Aufgabe:
Schreibe den Text zur Bolkestein-Richtlinie im Anschluss an seinen letzten Satz weiter.

++++ Textabschnitt

Parallel dazu trifft sich der Rat für Wettbewerbsfähigkeit am 28. November,
wo eine Zusammenfassung der Positionen jedes einzelnen der 25
Mitgliedstaaten über die strittigen Artikel erfolgen wird.
In seiner gegenwärtigen Fassung ist der Richtlinienentwurf inakzeptabel: Es
handelt sich um nichts Geringeres als einen Entwurf für die
Dereglementierung des Dienstleistungsmarktes. Darüber hinaus bedroht er
aufgrund seines bereichsübergreifenden Anwendungsbereichs Aufgaben von
allgemeinem Interesse und die Lenkungsfunktion der öffentlichen Hand auf
nationaler, regionaler und lokaler Ebene. Schließlich würde die Anwendung
des Prinzips des Herkunftslandes als generelle Regel in der gesamten
Europäischen Union zu Sozial-, Steuer- und Umweltdumping führen.
Kurz: Die Bolkestein-Richtlinie stellt eine tatsächliche Bedrohung für das
europäische Sozialmodell dar.
Fassen wir zusammen:
Auf der Ebene des Europäischen Parlaments wurde die ursprünglich für den 5.
Oktober vorgesehene Abstimmung im Ausschuss auf den 22. bis 23. November
verschoben.
Gegenwärtig scheint es, dass die meisten Parlamentarier in Richtung der
Richtlinie gehen, indem sie Änderungsanträge annehmen, die nicht unserer
grundsätzlichen Kritik entsprechen. Dabei sind wir an einer entscheidenden
Stelle des parlamentarischen Weges des Bolkestein-Richtlinienentwurfs
angelangt. Es ist von grundlegender Bedeutung, dass die Abstimmung im
Binnenmarktausschuss des Europäischen Parlaments am 22. bis 23. November in
die richtige Richtung geht, das heißt, in Richtung eines effektiven
Schutzes der Dienstleistungen, die der Allgemeinheit dienen, vor allem
Bildung, Gesundheit oder Kultur. Folglich ist eine Massenmobilisierung
zwingend geboten.

++++++++
++++ Bereitgestellte Angaben

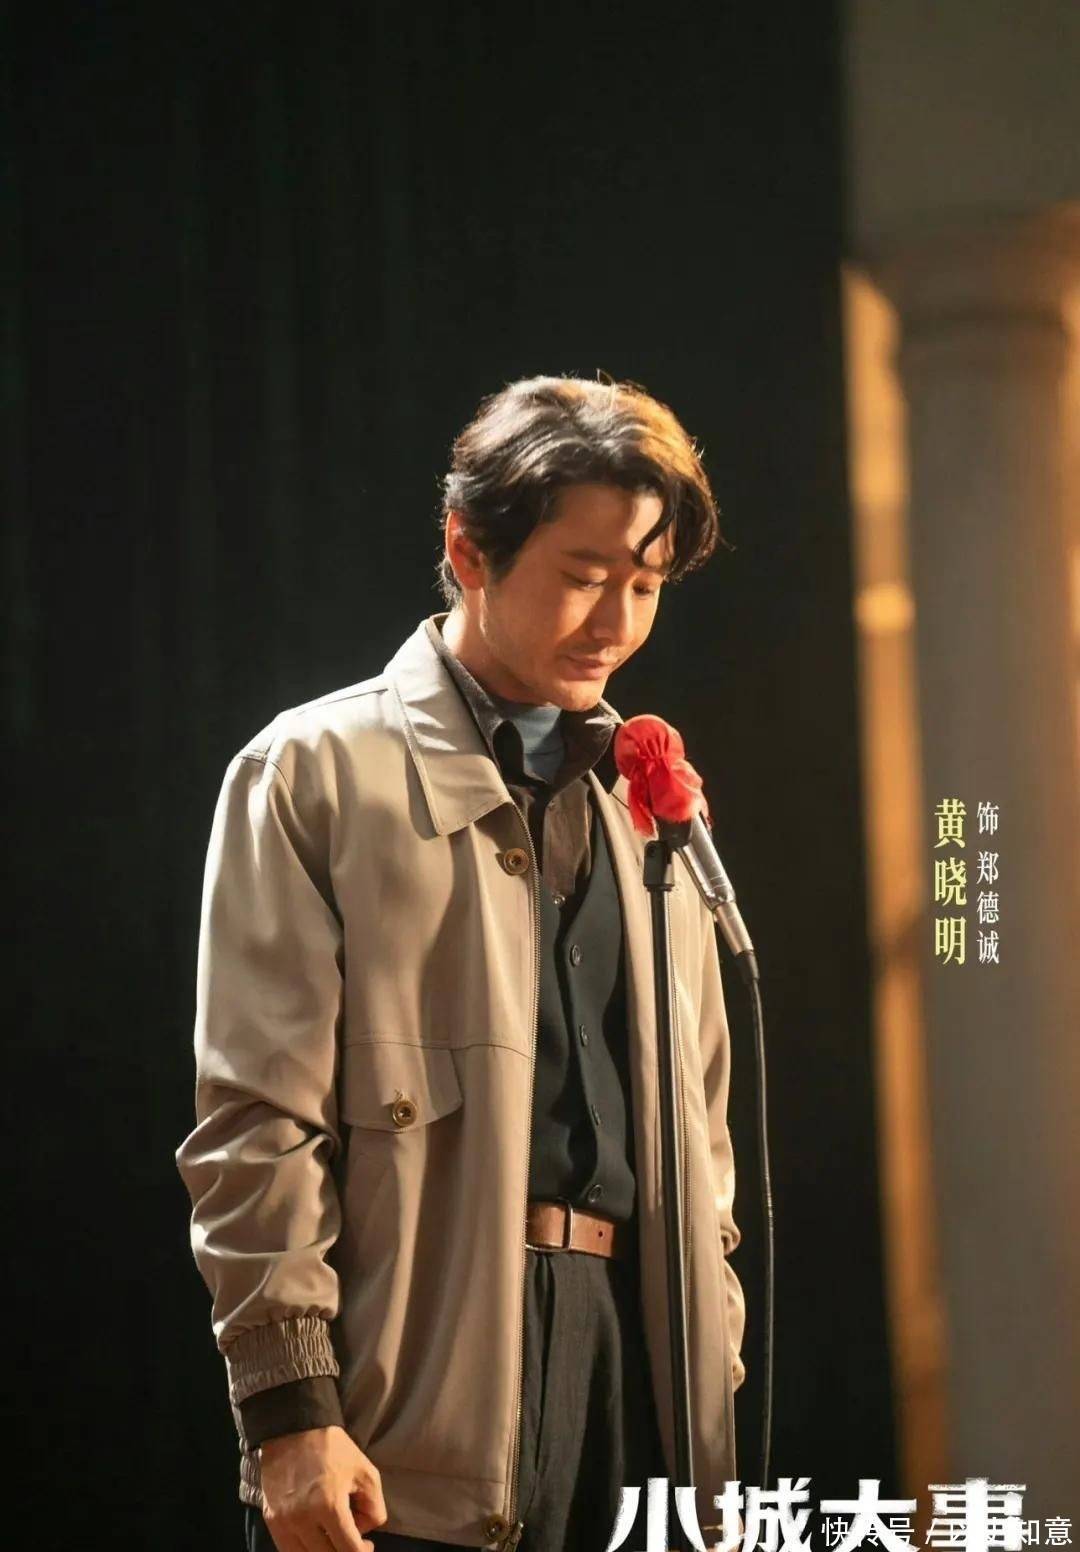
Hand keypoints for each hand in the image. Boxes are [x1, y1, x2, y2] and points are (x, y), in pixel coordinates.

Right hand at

++++++++

Lösung:
Auf der Ebene des Ministerrats steht der Richtlinienentwurf auf der
Tagesordnung des Rates für Wettbewerbsfähigkeit vom 28. November, und der
Rat wartet ab, welches Signal vom Parlament ausgehen wird.
Die britische Präsidentschaft hat auch zu den ärgerlichen Themen umfassende
technische Arbeiten durchgeführt. Bis heute sind die Rückmeldungen zur
Position der Mitgliedstaaten betrüblich. Was den Anwendungsbereich
betrifft, so sind die einzigen Ausnahmen, die von der Mehrheit der
Mitgliedstaaten unterstützt werden, das Steuerwesen und Glücksspiele. Nur
einige wenige Mitgliedstaaten verlangen den expliziten Ausschluss von
audiovisueller Technologie, Gesundheit und Bildung. 17 Mitgliedstaaten
unterstützen das Prinzip des Herkunftslandes, 11 davon ohne jeglichen
Vorbehalt. Finnland, Spanien, Schweden und Österreich haben juristische
Fragen. In Bezug auf die Arbeitnehmerentsendung dagegen bildet sich eine
Front, die diese Problematik nicht in der Richtlinie angehen will, dabei
handelt es sich hauptsächlich um Frankreich, Italien, Österreich, Schweden,
Dänemark und Belgien.
Sie haben richtig verstanden: Es handelt sich um einen entscheidenden
Augenblick. Alle Bürgerinitiativen in Richtung des Europäischen Parlaments
und des Rates für Wettbewerbsfähigkeit sind äußerst wichtig.
Dazu erhalten Sie nachstehend ein Musteranschreiben, in dem die
Unterstützung der Änderungsanträge gefordert werden, welche die Forderungen
der Petition aufnehmen; dieses können Sie an folgende Personen senden:
An alle EU-Parlamentarier, vor allem an alle ordentlichen und
stellvertretenden Mitglieder des Ausschusses für Binnenmarkt und
Verbraucherschutz, und natürlich an Ihre nationalen Parlamentarier aller
Parteien ;
An die Staats- und Regierungschefs Ihres eigenen Landes (oder auch an
andere!), an die britische Ratspräsidentschaft und an die Mitglieder der
britischen Regierung, die den Rat für Wettbewerbsfähigkeit leiten.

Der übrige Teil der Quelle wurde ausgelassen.